----- Data shown
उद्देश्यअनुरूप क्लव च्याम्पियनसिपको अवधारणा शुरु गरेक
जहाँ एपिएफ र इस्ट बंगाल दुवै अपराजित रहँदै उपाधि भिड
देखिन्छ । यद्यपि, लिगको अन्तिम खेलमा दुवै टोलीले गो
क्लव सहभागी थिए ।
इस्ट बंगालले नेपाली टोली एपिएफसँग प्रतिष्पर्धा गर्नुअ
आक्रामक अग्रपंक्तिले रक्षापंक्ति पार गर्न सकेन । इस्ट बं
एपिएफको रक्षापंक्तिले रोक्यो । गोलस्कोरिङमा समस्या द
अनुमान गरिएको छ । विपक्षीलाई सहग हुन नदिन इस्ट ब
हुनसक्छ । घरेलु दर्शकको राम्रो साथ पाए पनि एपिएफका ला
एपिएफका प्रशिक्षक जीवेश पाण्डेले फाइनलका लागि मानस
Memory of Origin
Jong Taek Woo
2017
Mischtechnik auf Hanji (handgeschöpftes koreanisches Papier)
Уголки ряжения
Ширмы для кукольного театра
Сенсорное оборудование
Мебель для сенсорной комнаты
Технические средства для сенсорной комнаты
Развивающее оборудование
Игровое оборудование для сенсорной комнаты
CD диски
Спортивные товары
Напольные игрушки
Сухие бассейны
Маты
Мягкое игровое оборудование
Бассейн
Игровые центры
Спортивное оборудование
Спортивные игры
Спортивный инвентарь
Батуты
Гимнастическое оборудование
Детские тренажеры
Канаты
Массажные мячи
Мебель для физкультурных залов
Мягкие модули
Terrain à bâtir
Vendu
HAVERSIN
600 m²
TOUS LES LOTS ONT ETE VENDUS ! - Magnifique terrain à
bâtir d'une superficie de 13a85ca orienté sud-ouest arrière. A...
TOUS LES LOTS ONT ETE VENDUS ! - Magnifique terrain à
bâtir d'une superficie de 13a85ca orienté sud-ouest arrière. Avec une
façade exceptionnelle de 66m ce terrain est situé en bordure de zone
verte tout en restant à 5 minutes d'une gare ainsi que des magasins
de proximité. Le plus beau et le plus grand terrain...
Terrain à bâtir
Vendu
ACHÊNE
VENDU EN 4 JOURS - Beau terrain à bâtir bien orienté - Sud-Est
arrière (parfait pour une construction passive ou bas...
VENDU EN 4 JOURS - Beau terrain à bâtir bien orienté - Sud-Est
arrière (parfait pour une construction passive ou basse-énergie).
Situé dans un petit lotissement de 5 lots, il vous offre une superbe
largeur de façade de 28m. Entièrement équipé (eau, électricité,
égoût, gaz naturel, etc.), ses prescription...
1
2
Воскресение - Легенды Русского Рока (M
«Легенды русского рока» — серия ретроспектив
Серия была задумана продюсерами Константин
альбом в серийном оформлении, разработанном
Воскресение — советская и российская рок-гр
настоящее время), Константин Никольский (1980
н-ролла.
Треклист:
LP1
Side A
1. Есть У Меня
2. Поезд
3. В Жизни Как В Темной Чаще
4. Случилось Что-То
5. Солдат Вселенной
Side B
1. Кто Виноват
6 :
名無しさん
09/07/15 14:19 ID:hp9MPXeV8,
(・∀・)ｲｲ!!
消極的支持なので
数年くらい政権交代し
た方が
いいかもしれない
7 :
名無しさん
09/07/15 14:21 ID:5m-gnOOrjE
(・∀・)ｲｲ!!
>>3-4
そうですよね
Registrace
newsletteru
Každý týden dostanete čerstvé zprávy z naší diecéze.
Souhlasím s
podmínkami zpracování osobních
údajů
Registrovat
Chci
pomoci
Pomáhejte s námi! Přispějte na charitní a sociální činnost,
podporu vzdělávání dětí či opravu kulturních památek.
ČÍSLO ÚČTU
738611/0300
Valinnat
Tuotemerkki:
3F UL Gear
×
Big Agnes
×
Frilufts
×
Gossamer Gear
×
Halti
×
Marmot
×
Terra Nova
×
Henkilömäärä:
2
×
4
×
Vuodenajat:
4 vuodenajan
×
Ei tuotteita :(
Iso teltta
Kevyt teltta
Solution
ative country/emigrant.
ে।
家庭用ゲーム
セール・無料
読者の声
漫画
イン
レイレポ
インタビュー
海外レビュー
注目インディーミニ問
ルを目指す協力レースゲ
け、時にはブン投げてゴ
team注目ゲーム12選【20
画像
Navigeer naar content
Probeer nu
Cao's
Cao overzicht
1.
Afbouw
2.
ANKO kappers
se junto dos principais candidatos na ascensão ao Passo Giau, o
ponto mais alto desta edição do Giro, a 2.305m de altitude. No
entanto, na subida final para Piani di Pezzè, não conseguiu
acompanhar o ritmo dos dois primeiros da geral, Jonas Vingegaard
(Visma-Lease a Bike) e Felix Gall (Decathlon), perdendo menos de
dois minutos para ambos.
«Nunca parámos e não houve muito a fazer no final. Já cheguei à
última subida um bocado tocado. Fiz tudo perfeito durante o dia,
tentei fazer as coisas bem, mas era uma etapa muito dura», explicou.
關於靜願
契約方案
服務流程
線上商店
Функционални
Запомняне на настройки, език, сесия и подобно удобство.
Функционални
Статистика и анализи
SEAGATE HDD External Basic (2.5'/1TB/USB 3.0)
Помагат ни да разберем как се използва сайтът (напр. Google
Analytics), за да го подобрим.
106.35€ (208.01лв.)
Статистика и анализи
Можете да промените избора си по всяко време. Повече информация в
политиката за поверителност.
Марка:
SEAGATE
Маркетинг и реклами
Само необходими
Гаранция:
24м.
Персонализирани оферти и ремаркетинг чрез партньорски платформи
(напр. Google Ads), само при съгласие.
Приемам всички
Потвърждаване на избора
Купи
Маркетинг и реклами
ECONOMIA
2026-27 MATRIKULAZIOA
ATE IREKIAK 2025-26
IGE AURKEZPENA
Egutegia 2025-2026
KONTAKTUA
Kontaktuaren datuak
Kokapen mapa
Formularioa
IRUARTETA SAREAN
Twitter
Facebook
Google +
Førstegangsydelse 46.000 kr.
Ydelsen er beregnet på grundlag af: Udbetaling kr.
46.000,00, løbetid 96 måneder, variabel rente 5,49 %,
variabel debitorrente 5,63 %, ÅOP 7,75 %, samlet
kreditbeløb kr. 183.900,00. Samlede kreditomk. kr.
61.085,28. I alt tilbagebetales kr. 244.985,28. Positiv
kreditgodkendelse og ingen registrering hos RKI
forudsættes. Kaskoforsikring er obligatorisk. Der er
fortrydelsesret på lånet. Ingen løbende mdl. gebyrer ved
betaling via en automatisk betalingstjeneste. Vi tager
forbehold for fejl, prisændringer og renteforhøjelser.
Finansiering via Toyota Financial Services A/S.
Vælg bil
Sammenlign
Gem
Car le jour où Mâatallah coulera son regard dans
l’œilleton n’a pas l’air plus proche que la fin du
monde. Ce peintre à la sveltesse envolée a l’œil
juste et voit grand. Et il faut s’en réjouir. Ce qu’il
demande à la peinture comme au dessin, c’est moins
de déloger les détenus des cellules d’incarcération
----------
• Your instructions
Retype every line of the listing exactly as it appears.

• Exercise output
उद्देश्यअनुरूप क्लव च्याम्पियनसिपको अवधारणा शुरु गरेक
जहाँ एपिएफ र इस्ट बंगाल दुवै अपराजित रहँदै उपाधि भिड
देखिन्छ । यद्यपि, लिगको अन्तिम खेलमा दुवै टोलीले गो
क्लव सहभागी थिए ।
इस्ट बंगालले नेपाली टोली एपिएफसँग प्रतिष्पर्धा गर्नुअ
आक्रामक अग्रपंक्तिले रक्षापंक्ति पार गर्न सकेन । इस्ट बं
एपिएफको रक्षापंक्तिले रोक्यो । गोलस्कोरिङमा समस्या द
अनुमान गरिएको छ । विपक्षीलाई सहग हुन नदिन इस्ट ब
हुनसक्छ । घरेलु दर्शकको राम्रो साथ पाए पनि एपिएफका ला
एपिएफका प्रशिक्षक जीवेश पाण्डेले फाइनलका लागि मानस
Memory of Origin
Jong Taek Woo
2017
Mischtechnik auf Hanji (handgeschöpftes koreanisches Papier)
Уголки ряжения
Ширмы для кукольного театра
Сенсорное оборудование
Мебель для сенсорной комнаты
Технические средства для сенсорной комнаты
Развивающее оборудование
Игровое оборудование для сенсорной комнаты
CD диски
Спортивные товары
Напольные игрушки
Сухие бассейны
Маты
Мягкое игровое оборудование
Бассейн
Игровые центры
Спортивное оборудование
Спортивные игры
Спортивный инвентарь
Батуты
Гимнастическое оборудование
Детские тренажеры
Канаты
Массажные мячи
Мебель для физкультурных залов
Мягкие модули
Terrain à bâtir
Vendu
HAVERSIN
600 m²
TOUS LES LOTS ONT ETE VENDUS ! - Magnifique terrain à
bâtir d'une superficie de 13a85ca orienté sud-ouest arrière. A...
TOUS LES LOTS ONT ETE VENDUS ! - Magnifique terrain à
bâtir d'une superficie de 13a85ca orienté sud-ouest arrière. Avec une
façade exceptionnelle de 66m ce terrain est situé en bordure de zone
verte tout en restant à 5 minutes d'une gare ainsi que des magasins
de proximité. Le plus beau et le plus grand terrain...
Terrain à bâtir
Vendu
ACHÊNE
VENDU EN 4 JOURS - Beau terrain à bâtir bien orienté - Sud-Est
arrière (parfait pour une construction passive ou bas...
VENDU EN 4 JOURS - Beau terrain à bâtir bien orienté - Sud-Est
arrière (parfait pour une construction passive ou basse-énergie).
Situé dans un petit lotissement de 5 lots, il vous offre une superbe
largeur de façade de 28m. Entièrement équipé (eau, électricité,
égoût, gaz naturel, etc.), ses prescription...
1
2
Воскресение - Легенды Русского Рока (M
«Легенды русского рока» — серия ретроспектив
Серия была задумана продюсерами Константин
альбом в серийном оформлении, разработанном
Воскресение — советская и российская рок-гр
настоящее время), Константин Никольский (1980
н-ролла.
Треклист:
LP1
Side A
1. Есть У Меня
2. Поезд
3. В Жизни Как В Темной Чаще
4. Случилось Что-То
5. Солдат Вселенной
Side B
1. Кто Виноват
6 :
名無しさん
09/07/15 14:19 ID:hp9MPXeV8,
(・∀・)ｲｲ!!
消極的支持なので
数年くらい政権交代し
た方が
いいかもしれない
7 :
名無しさん
09/07/15 14:21 ID:5m-gnOOrjE
(・∀・)ｲｲ!!
>>3-4
そうですよね
Registrace
newsletteru
Každý týden dostanete čerstvé zprávy z naší diecéze.
Souhlasím s
podmínkami zpracování osobních
údajů
Registrovat
Chci
pomoci
Pomáhejte s námi! Přispějte na charitní a sociální činnost,
podporu vzdělávání dětí či opravu kulturních památek.
ČÍSLO ÚČTU
738611/0300
Valinnat
Tuotemerkki:
3F UL Gear
×
Big Agnes
×
Frilufts
×
Gossamer Gear
×
Halti
×
Marmot
×
Terra Nova
×
Henkilömäärä:
2
×
4
×
Vuodenajat:
4 vuodenajan
×
Ei tuotteita :(
Iso teltta
Kevyt teltta
Solution
ative country/emigrant.
ে।
家庭用ゲーム
セール・無料
読者の声
漫画
イン
レイレポ
インタビュー
海外レビュー
注目インディーミニ問
ルを目指す協力レースゲ
け、時にはブン投げてゴ
team注目ゲーム12選【20
画像
Navigeer naar content
Probeer nu
Cao's
Cao overzicht
1.
Afbouw
2.
ANKO kappers
se junto dos principais candidatos na ascensão ao Passo Giau, o
ponto mais alto desta edição do Giro, a 2.305m de altitude. No
entanto, na subida final para Piani di Pezzè, não conseguiu
acompanhar o ritmo dos dois primeiros da geral, Jonas Vingegaard
(Visma-Lease a Bike) e Felix Gall (Decathlon), perdendo menos de
dois minutos para ambos.
«Nunca parámos e não houve muito a fazer no final. Já cheguei à
última subida um bocado tocado. Fiz tudo perfeito durante o dia,
tentei fazer as coisas bem, mas era uma etapa muito dura», explicou.
關於靜願
契約方案
服務流程
線上商店
Функционални
Запомняне на настройки, език, сесия и подобно удобство.
Функционални
Статистика и анализи
SEAGATE HDD External Basic (2.5'/1TB/USB 3.0)
Помагат ни да разберем как се използва сайтът (напр. Google
Analytics), за да го подобрим.
106.35€ (208.01лв.)
Статистика и анализи
Можете да промените избора си по всяко време. Повече информация в
политиката за поверителност.
Марка:
SEAGATE
Маркетинг и реклами
Само необходими
Гаранция:
24м.
Персонализирани оферти и ремаркетинг чрез партньорски платформи
(напр. Google Ads), само при съгласие.
Приемам всички
Потвърждаване на избора
Купи
Маркетинг и реклами
ECONOMIA
2026-27 MATRIKULAZIOA
ATE IREKIAK 2025-26
IGE AURKEZPENA
Egutegia 2025-2026
KONTAKTUA
Kontaktuaren datuak
Kokapen mapa
Formularioa
IRUARTETA SAREAN
Twitter
Facebook
Google +
Førstegangsydelse 46.000 kr.
Ydelsen er beregnet på grundlag af: Udbetaling kr.
46.000,00, løbetid 96 måneder, variabel rente 5,49 %,
variabel debitorrente 5,63 %, ÅOP 7,75 %, samlet
kreditbeløb kr. 183.900,00. Samlede kreditomk. kr.
61.085,28. I alt tilbagebetales kr. 244.985,28. Positiv
kreditgodkendelse og ingen registrering hos RKI
forudsættes. Kaskoforsikring er obligatorisk. Der er
fortrydelsesret på lånet. Ingen løbende mdl. gebyrer ved
betaling via en automatisk betalingstjeneste. Vi tager
forbehold for fejl, prisændringer og renteforhøjelser.
Finansiering via Toyota Financial Services A/S.
Vælg bil
Sammenlign
Gem
Car le jour où Mâatallah coulera son regard dans
l’œilleton n’a pas l’air plus proche que la fin du
monde. Ce peintre à la sveltesse envolée a l’œil
juste et voit grand. Et il faut s’en réjouir. Ce qu’il
demande à la peinture comme au dessin, c’est moins
de déloger les détenus des cellules d’incarcération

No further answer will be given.